> Extrait fourni
Le courage d’acheter des biens immobiliers

Fabrice Müller – 06 mai 2021
Malgré la fermeture des restaurants, ou à cause de celle-ci, plusieurs établissements ont été mis en vente. GastroJournal vous en présente deux qui ont récemment été repris par de ­nouveaux tenanciers.

Traduction: Caroline Goldschmid

Tout s’est déroulé à la table des habitués: l’ancien président de la commune, Roger Forrer (55 ans), a dit à ses amis qu’ils devraient acheter eux-mêmes le Weingarten. A l’époque, l’auberge avait déjà connu plusieurs changements de tenanciers et ne se portait pas particulièrement bien. En outre, la propriétaire, qui avait cessé d’exploiter l’auberge il y a treize ans, cherchait depuis plus de quatre ans un repreneur pour sa propriété située à Steckborn (TG). Elle a eu vent des déclarations de Roger Forrer et l’a pris au mot.

> Relevés extraits
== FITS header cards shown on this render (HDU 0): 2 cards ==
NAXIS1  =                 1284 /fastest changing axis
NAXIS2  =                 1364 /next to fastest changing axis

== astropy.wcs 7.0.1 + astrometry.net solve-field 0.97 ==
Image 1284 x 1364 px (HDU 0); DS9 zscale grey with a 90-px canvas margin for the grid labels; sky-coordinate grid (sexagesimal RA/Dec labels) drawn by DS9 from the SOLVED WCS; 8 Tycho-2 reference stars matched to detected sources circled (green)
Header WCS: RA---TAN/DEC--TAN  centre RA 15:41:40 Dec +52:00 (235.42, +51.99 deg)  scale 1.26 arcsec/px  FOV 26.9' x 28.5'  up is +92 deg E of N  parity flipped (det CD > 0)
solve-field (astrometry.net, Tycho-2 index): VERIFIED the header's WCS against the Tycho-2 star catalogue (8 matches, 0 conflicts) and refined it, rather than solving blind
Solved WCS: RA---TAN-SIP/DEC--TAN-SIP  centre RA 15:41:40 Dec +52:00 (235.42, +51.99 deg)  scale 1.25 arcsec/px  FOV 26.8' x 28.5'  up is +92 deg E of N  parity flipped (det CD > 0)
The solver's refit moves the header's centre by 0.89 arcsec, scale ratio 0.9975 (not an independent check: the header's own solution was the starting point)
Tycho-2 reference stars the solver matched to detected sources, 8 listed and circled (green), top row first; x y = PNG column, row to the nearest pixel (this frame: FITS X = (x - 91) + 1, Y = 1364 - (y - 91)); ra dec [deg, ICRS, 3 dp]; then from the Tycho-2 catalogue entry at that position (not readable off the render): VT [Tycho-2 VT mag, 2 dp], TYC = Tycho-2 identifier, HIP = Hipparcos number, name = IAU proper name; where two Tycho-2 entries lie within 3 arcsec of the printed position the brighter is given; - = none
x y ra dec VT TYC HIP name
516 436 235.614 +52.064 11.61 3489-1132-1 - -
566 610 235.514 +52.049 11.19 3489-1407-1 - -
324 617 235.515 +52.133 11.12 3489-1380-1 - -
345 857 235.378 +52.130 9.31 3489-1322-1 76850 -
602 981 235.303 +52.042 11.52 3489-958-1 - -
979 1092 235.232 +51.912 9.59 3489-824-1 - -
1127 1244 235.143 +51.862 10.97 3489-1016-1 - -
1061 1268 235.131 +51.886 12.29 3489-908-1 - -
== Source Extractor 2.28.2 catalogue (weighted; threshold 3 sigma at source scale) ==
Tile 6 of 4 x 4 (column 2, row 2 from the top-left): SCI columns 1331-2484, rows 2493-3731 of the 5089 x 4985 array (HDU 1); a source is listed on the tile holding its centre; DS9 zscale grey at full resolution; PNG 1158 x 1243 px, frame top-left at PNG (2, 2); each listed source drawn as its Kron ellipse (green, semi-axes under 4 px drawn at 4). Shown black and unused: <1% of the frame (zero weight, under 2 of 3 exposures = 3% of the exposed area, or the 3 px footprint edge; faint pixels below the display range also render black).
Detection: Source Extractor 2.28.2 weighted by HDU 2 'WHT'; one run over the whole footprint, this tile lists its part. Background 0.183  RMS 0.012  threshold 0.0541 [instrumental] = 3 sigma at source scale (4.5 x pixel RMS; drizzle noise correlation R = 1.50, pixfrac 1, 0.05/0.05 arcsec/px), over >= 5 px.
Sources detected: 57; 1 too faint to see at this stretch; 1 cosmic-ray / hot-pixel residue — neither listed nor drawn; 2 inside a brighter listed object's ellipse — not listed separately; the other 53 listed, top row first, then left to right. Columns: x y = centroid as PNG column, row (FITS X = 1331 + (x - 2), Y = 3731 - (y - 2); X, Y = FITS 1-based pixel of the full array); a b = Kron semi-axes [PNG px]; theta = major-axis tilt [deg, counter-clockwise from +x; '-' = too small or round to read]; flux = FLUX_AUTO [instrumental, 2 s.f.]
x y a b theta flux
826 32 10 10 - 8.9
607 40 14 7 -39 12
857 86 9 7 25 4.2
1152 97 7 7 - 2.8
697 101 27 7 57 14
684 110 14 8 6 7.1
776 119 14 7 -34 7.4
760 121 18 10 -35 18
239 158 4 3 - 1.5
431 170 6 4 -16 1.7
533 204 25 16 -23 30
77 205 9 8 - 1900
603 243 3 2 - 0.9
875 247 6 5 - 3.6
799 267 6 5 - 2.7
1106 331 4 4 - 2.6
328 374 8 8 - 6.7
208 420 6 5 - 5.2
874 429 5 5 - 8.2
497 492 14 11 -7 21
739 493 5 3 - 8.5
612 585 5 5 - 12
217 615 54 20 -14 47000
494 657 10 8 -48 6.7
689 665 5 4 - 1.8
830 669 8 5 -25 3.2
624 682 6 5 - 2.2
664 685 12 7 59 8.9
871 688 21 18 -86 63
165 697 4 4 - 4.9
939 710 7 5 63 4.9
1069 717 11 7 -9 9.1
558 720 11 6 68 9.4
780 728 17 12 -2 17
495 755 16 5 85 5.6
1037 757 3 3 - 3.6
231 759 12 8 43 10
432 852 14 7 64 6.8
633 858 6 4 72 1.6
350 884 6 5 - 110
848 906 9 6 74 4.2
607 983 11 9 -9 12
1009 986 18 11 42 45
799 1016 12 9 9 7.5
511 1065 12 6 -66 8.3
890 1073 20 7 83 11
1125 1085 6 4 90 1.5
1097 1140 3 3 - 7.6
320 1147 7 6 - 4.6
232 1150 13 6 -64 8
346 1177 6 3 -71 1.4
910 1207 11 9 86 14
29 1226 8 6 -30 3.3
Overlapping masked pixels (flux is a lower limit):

> Énoncé 1
Traduisez en anglais cette phrase de l'article sur la reprise d'établissements : « Elle a eu vent des déclarations de Roger Forrer et l’a pris au mot. »
> Énoncé 2
Poursuivez l'article sur la reprise d'établissements en reprenant juste après sa dernière phrase.
Les listes constituent un matériau indépendant de l'article sur la reprise d'établissements.

> Réponse rédigée 1
She got wind of Roger Forrer's statements and took him at his word.

> Réponse rédigée 2
Bien que ce mécanicien de formation n’ait pas d’expérience en restauration, mais qu’il ait travaillé pour la police cantonale et comme procureur – sans oublier qu’il gère aujourd’hui la société immobilière de sa famille –, il a été attiré par la restauration. «Nous ne cherchions à reprendre ce restaurant, c’est plutôt l’inverse qui s’est produit. Il faut dire que le Weingarten est une institution à Steckborn et s’avère un défi passionnant à relever. Nous voulions aussi faire quelque chose pour les habitants.» Roger Forrer gère l’auberge avec sa compagne Judith Kern. Cette pédagogue de 48 ans a quitté son emploi l’été dernier, puis a suivi la formation pour passer l’examen de patente afin de reprendre la gestion du Weingarten dès juillet 2020. Depuis novembre 2019, elle s’occupe notamment de la location des chambres. «C’était une décision instinctive. Je voulais continuer à travailler en étant en contact avec les gens. Et cette auberge est aussi une sorte d’institution sociale», glisse Judith Kern avec un clin d’œil. Le couple a racheté l’auberge pour un montant de 930 000 francs.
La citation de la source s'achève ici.